- **Orden de trabajo**:
Enumere todos los géneros seculares y modernos que el bloque de texto sobre la novela de Kristof menciona de forma explícita.

La tercera mentira, que está narrada en primera persona por Claus, el que se fue, pone el contenido de las dos novelas anteriores en un limbo. La primera persona literaria suele ser eficaz pero engañosa; la tercera es mediadora y empática en su distancia; la primera del plural es tan inexplicable que derriba las prevenciones. La combinación de las tres da un nuevo tipo de novela. Es como si del “nosotros” de El gran cuaderno emanara hacia las otras un trastorno fulgurante: el registro pasa del cuento folklórico siniestro a la novela familiar desguazada, y luego al melodrama truculento y al fantástico existencial. Entre sueños, mentiras y cuadernos que se mencionan pero no se esgrimen, las versiones de los gemelos se solapan, se glosan, se interpretan; las identidades se interpolan, suplantan y anulan como variaciones excesivas sobre el tema de la pérdida. Es una inestabilidad de desierto alzada sobre la historia de Hungría a través del nazismo, la guerra, el estalinismo, la revolución del 56 y todas las matanzas y los exilios. El don que ofrece Kristof es una forma que aumenta la visión. Por el flaco cauce de su estilo sustantivo, guionístico, un caudal de géneros seculares y modernos –el mito, el cuento popular, el poema en prosa simbolista, el cine neorrealista, las experimentaciones– se depura y prepara la novela para las auspiciosas vacilaciones del siglo XXI.

- **Listado de datos**:

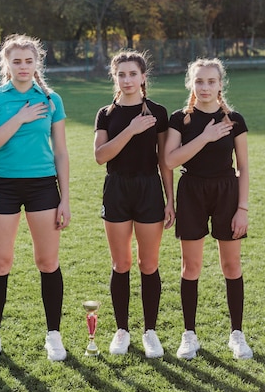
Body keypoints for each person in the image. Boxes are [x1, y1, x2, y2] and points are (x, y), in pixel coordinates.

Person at [0, 34, 70, 363]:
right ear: (6, 64)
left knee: (47, 262)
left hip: (44, 186)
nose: (23, 67)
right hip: (2, 185)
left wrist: (66, 199)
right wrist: (19, 118)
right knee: (0, 263)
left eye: (29, 61)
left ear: (37, 63)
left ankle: (53, 335)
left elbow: (60, 152)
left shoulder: (51, 98)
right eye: (16, 61)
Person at [164, 58, 253, 360]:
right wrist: (205, 137)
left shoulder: (234, 120)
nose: (205, 87)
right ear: (191, 83)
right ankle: (189, 335)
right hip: (191, 191)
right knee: (191, 267)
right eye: (199, 81)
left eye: (211, 82)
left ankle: (237, 334)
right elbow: (170, 160)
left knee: (231, 266)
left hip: (227, 191)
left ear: (220, 84)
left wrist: (242, 208)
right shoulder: (180, 119)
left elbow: (243, 167)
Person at [94, 50, 174, 358]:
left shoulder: (158, 112)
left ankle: (150, 332)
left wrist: (169, 200)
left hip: (149, 188)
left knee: (148, 264)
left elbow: (165, 161)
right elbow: (101, 156)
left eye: (132, 74)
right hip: (116, 188)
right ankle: (122, 330)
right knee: (121, 264)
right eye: (121, 74)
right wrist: (130, 130)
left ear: (143, 77)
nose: (127, 80)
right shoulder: (106, 114)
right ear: (115, 78)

- **Solución de la tarea**:
- el mito
- el cuento popular
- el poema en prosa simbolista
- el cine neorrealista
- las experimentaciones